Bunions may make walking difficult, make it hard to find shoes that fit comfortably, or in some cases cause pain in the hip, knee, back and other parts of the foot.
- Swollen, bony lump on the side of the foot
- Pain in the big toe joint
- Hardened skin or a callus over the bump
Hallux Valgus can be a result of genetics, especially in families that have unusually flexible joints. Having a history of bunions in the family does not mean you’ll definitely develop one, but the risk may be increased.
Ill-fitting footwear is another cause of bunions. High heels are particularly culpable as they can squeeze toes, and put pressure on toe joints as body weight is pushed forward.
Wearing shoes that are too tight may also rub against an existing bunion, making it worse.
Other causes may be arthritis, Flat feet, gout and conditions such as cerebral palsy.

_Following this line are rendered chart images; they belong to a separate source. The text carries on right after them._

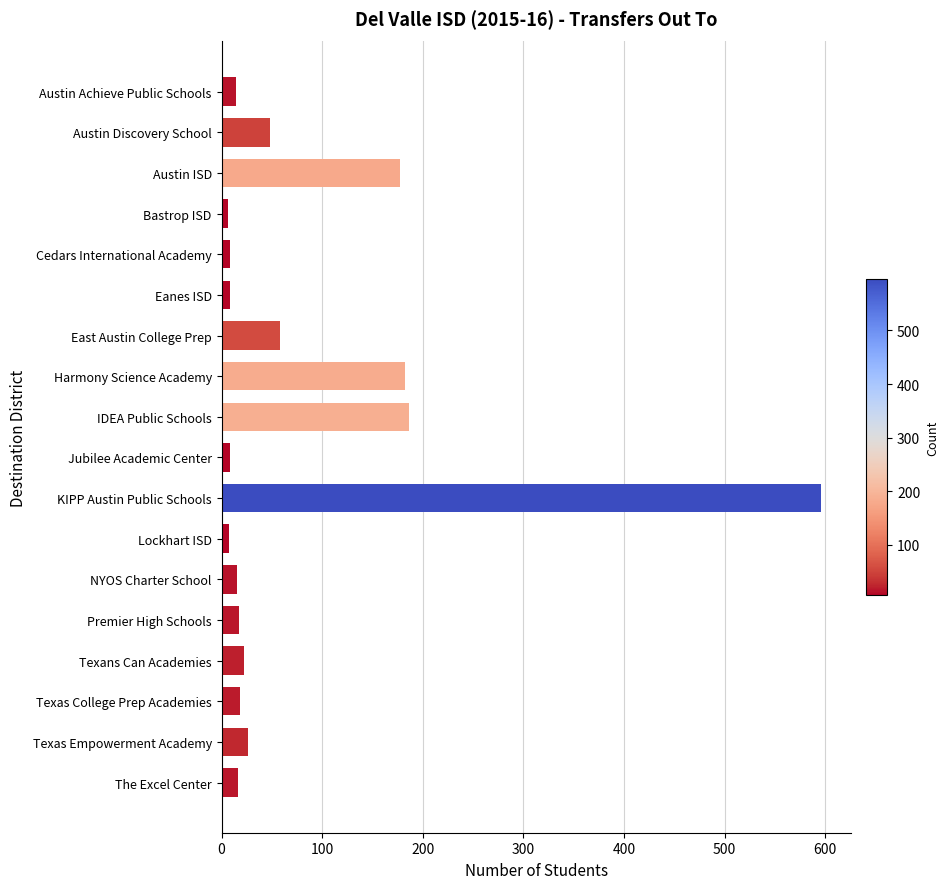

The value at Austin Achieve Public Schools is 14. True or false?

True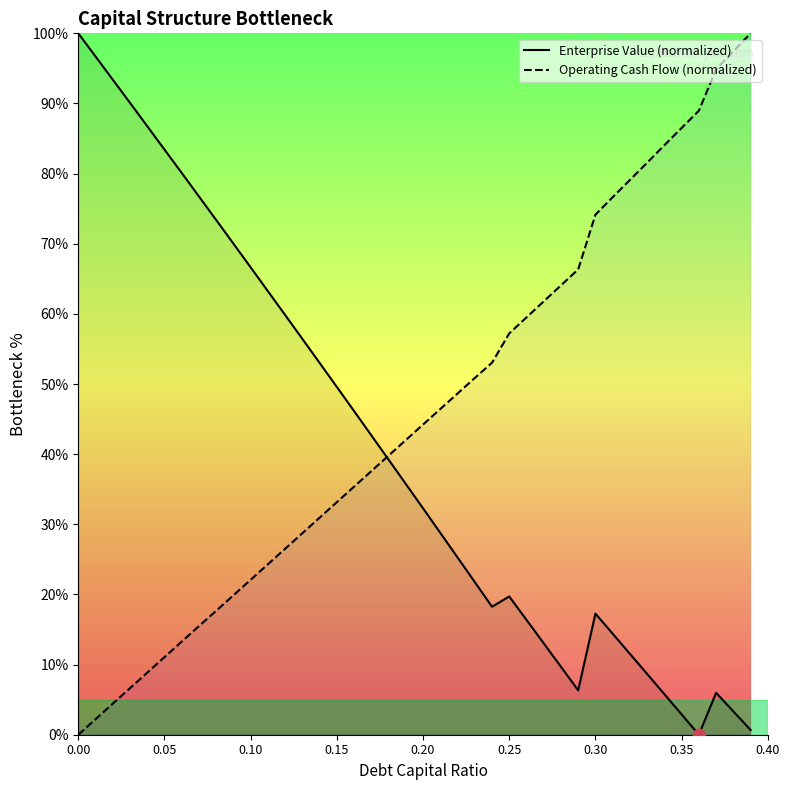

At how many categories does at least one series exceed 8?

40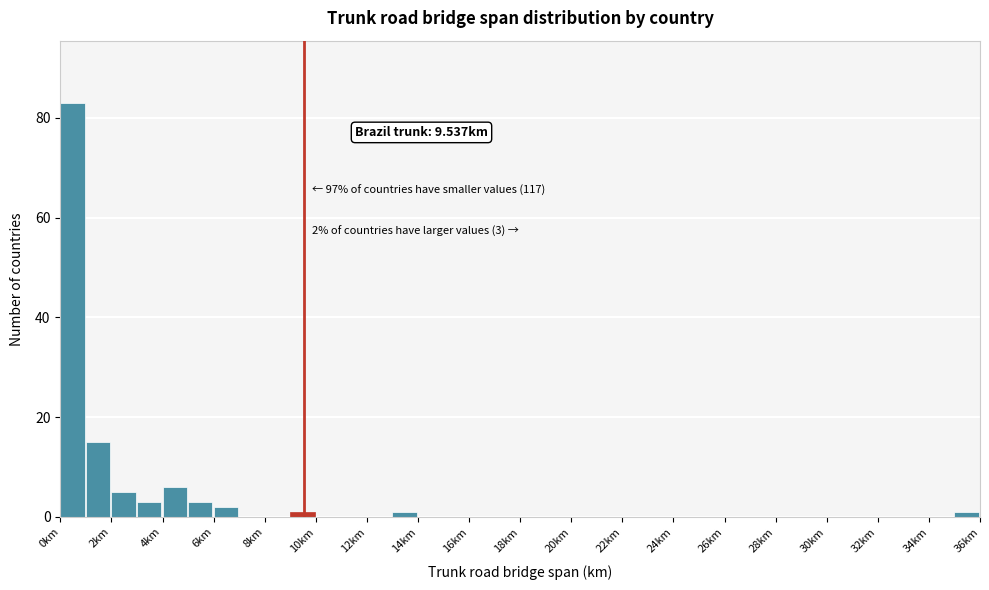

Over which range of the x-axis is the bar tallest?

0 to 1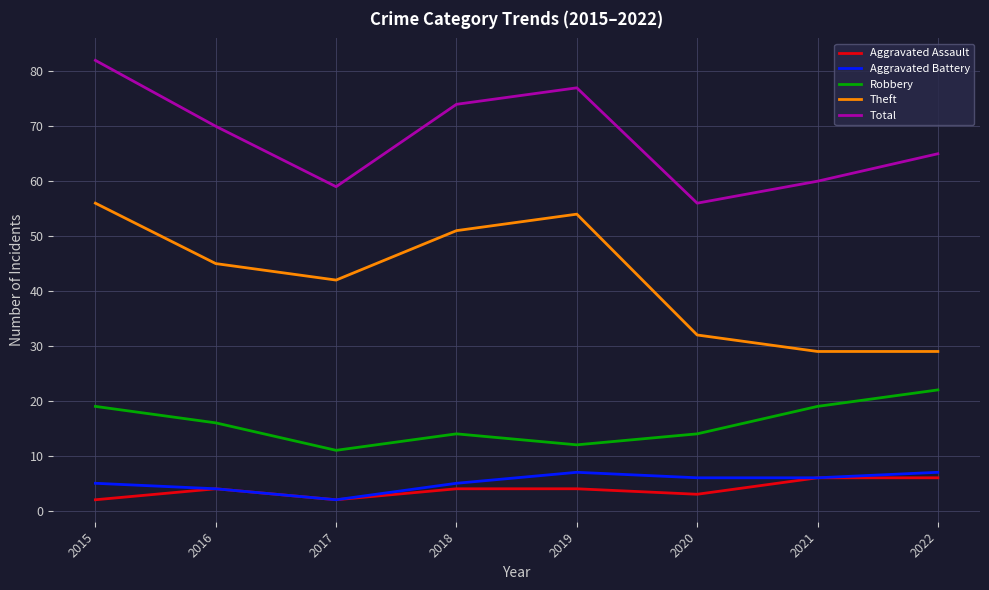

Where is Robbery nearest to the value 16?

2016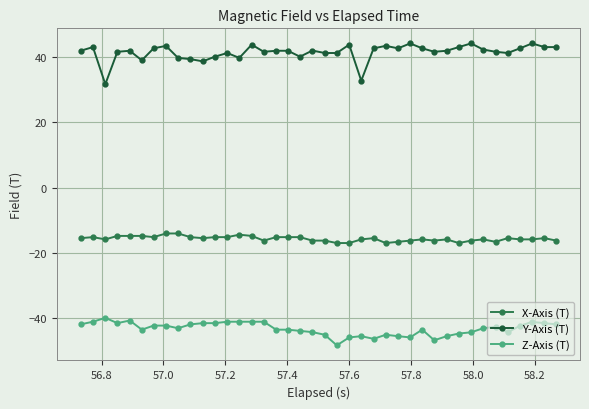

True or false: Z-Axis (T) and X-Axis (T) intersect in this chart.

False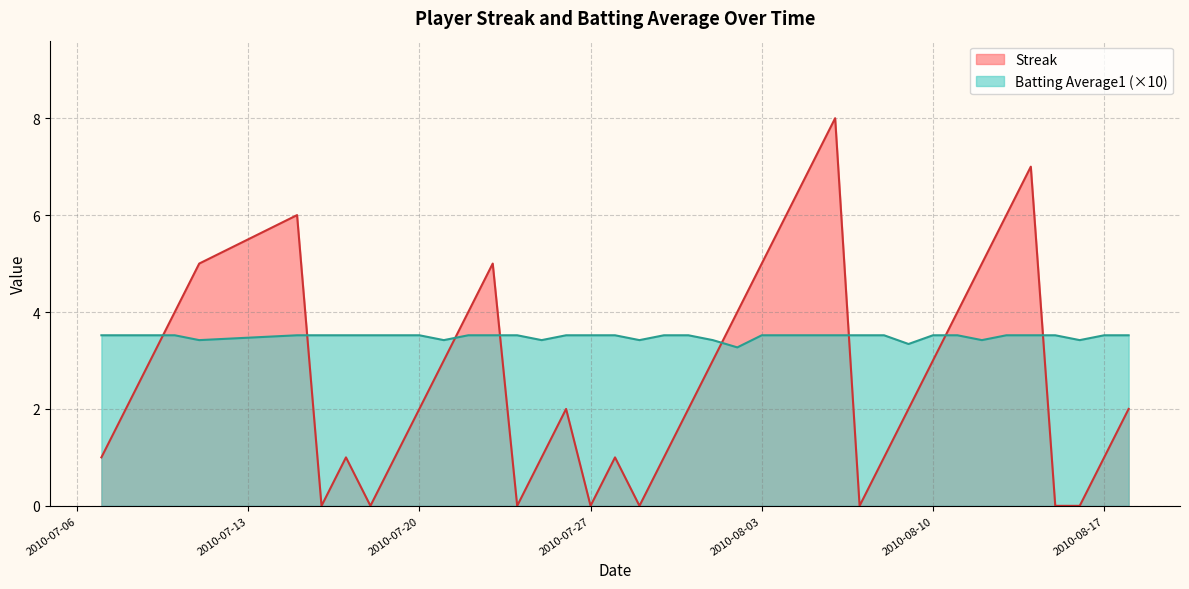

True or false: Streak and Batting Average1 cross at least once.

True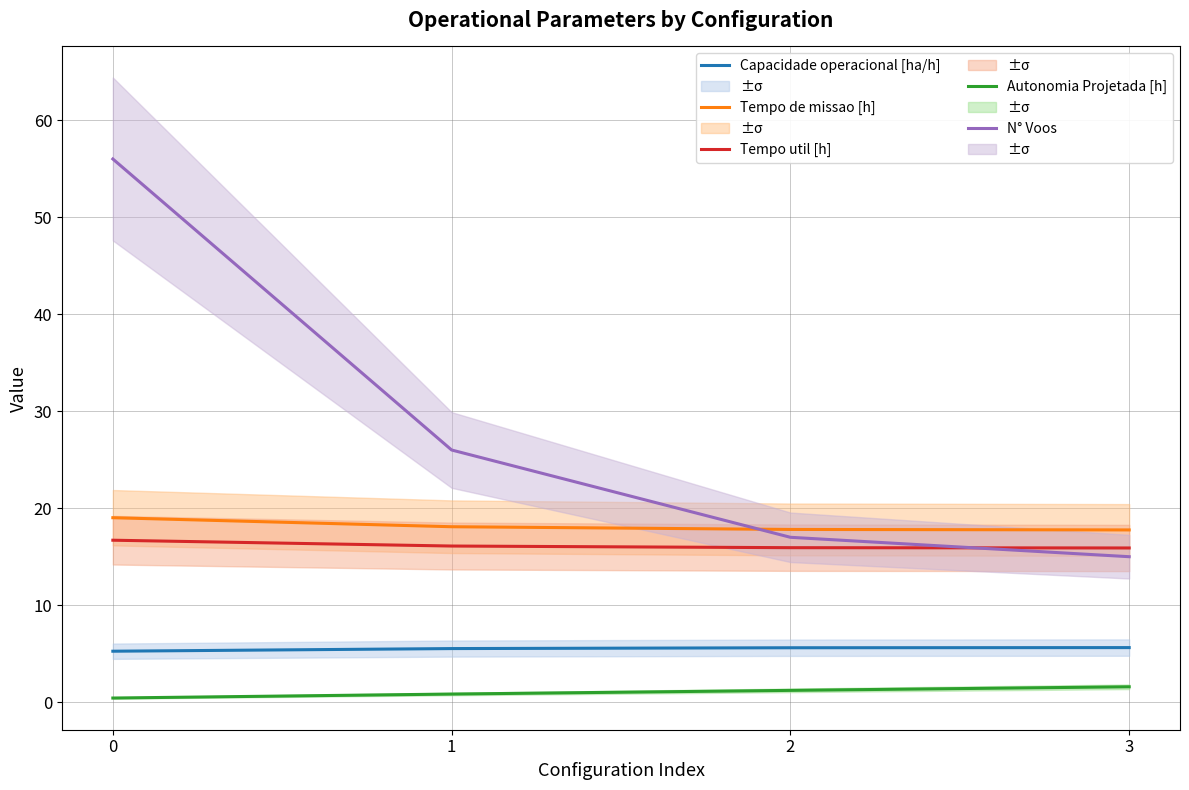

Which has a higher value, 1 or 0?

1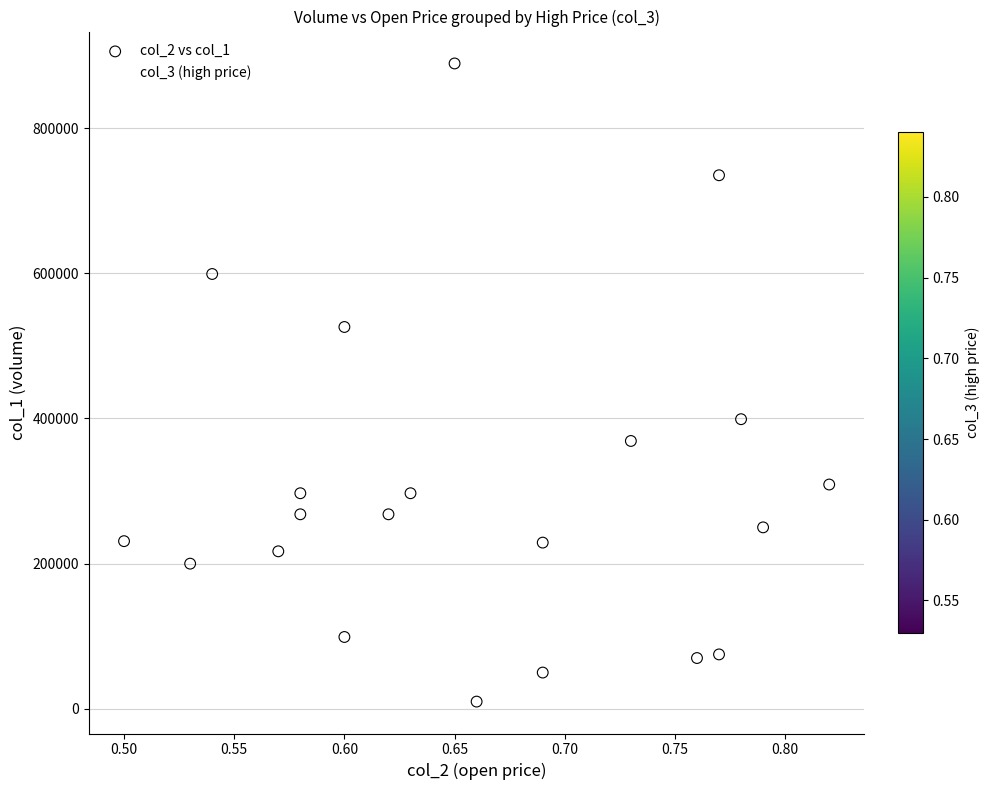

What Y value in the scatter plot is closest to 449500?

399000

As the pain suffered as a result of Hallux Valgus can vary greatly from person to person, in most cases a non-surgical treatment will be suggested where possible. While these measures may ease the symptoms, they will not cure a bunion.
Often simple steps could be enough to ease the pain of a bunion. These could be as straightforward as wearing well-fitting, wide shoes. Specially designed shoes with custom insoles and uppers can also be used to take pressure off the affected joints.
An in-shoe orthotic or arch support may be effective for those with flat feet, as they promote correct alignment, which may prevent bunions from getting bigger. Likewise, a bunion pad can help ease the pain of a bunion by preventing the foot from rubbing on your shoe.
If the bunion is painful and swollen, applying an ice pack could help relieve pain and inflammation. When applied several times a day, ice can help to reduce swelling.
Over the counter painkillers including paracetamol and ibuprofen can help remove pain and swelling. Another solution could be to have a steroid injection, especially if arthritis is the underlying cause of the bunion.
Surgery may be required if the pain is significant and adversely affecting your quality of life.
Often a day procedure (surgery often takes less than an hour), there are several different procedures that can correct bunions and realign the big toe. Here are some of the most common:
Osteotomy – The most common method of surgery, osteotomy involves the cutting and removal of part of the bone. There are different types of osteotomy, but often the bony ‘lump’ is removed and the bones and joint realigned. The soft tissues in the foot may also be realigned at the same time.
Arthrodesis – In cases where the joint is severely deformed and cannot be repaired, an arthrodesis may be carried out. Joint implants though may be an alternative. This involves fusing the two bones in the joint together. The side effect of this is that movement of the toe is severely limited.
Usually, patients will be able to walk immediately afterwards, although crutches or a brace may be required for the first weeks. The affected foot will usually be swollen for about three months, which may mean driving cannot be undertaken for this period.